-- EXERCISE DESCRIPTION --
Exact reproduction required: the lines below from the line with "Rendered at 1754 by 1241 pixels." to the line with "table_cell [139, 151, 772, 236]", both ends included, and no others.

-- RECORDS SHOWN --
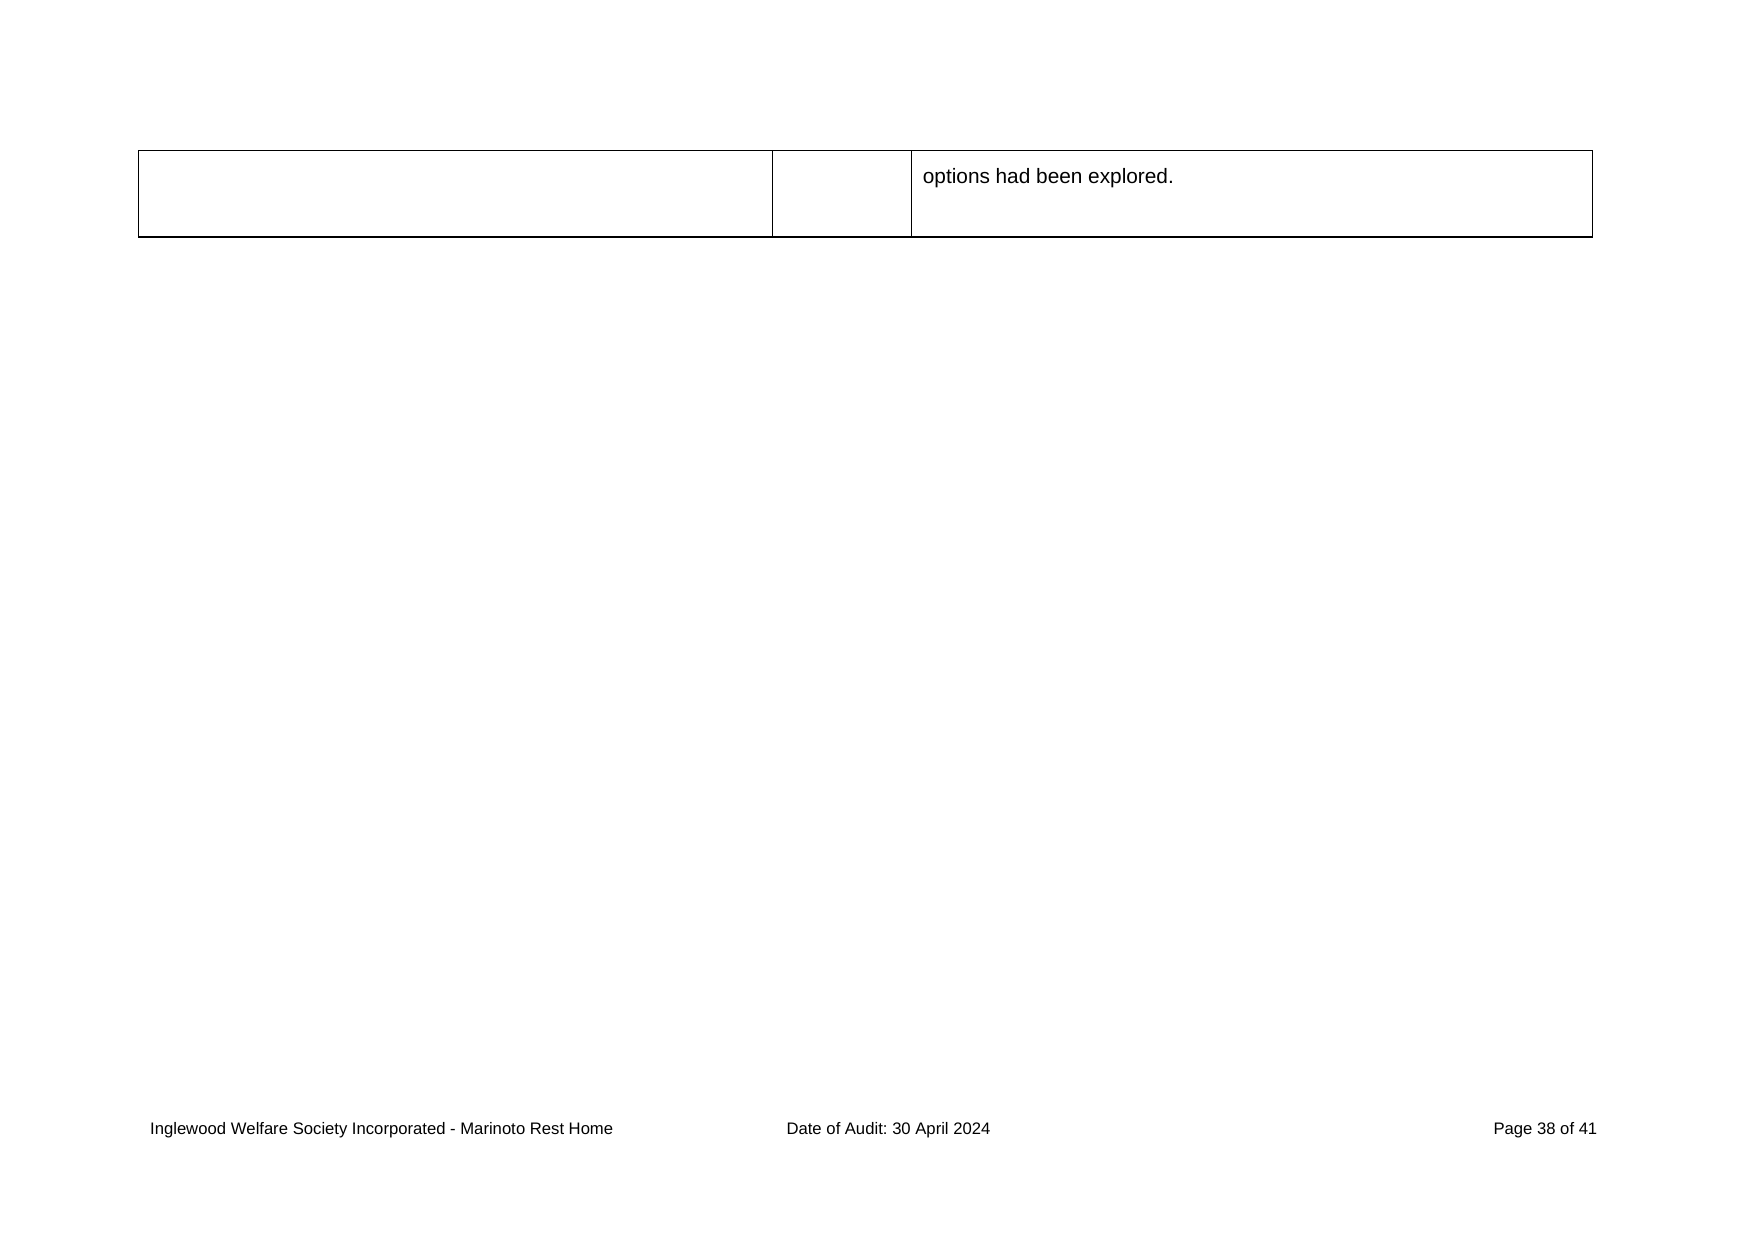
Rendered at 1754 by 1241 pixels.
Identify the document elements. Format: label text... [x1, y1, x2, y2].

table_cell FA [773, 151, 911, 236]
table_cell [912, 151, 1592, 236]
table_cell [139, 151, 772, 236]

---

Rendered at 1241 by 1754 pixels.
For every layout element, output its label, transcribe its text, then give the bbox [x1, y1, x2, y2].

* * *

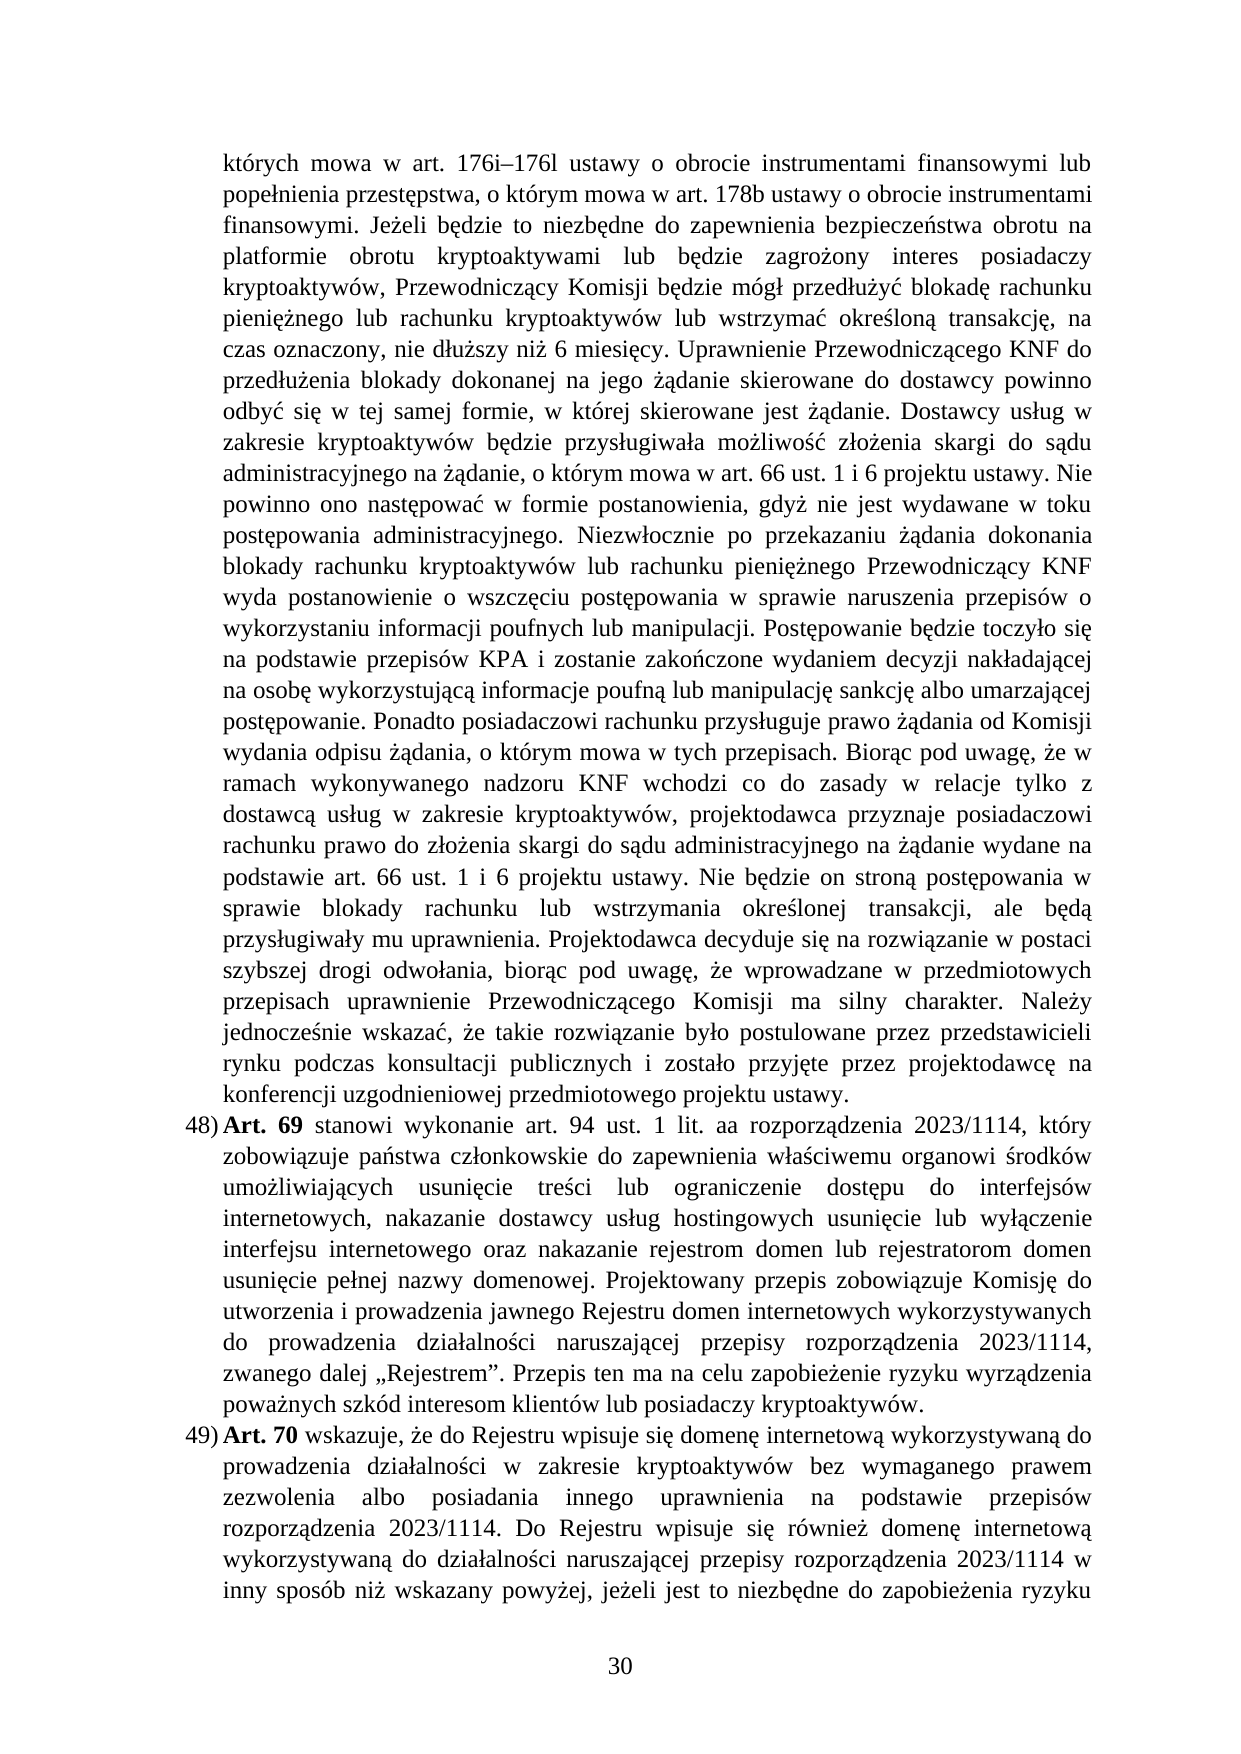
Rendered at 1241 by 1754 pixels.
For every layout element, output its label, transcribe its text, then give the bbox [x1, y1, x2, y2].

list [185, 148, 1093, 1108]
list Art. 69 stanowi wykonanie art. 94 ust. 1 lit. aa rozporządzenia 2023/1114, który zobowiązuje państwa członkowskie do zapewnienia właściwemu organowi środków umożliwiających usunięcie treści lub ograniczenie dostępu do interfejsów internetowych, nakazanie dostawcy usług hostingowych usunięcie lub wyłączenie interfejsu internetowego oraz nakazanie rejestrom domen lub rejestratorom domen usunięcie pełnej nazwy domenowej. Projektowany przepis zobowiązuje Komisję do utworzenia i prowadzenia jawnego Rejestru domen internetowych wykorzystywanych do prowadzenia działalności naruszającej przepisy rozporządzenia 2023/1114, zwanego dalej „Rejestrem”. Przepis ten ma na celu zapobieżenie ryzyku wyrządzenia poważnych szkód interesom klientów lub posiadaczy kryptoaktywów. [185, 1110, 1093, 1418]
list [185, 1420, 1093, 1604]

-- ANSWER SECTION --
Rendered at 1754 by 1241 pixels.
Identify the document elements. Format: label text... [x1, y1, x2, y2].

table_cell FA [773, 151, 911, 236]
table_cell [912, 151, 1592, 236]
table_cell [139, 151, 772, 236]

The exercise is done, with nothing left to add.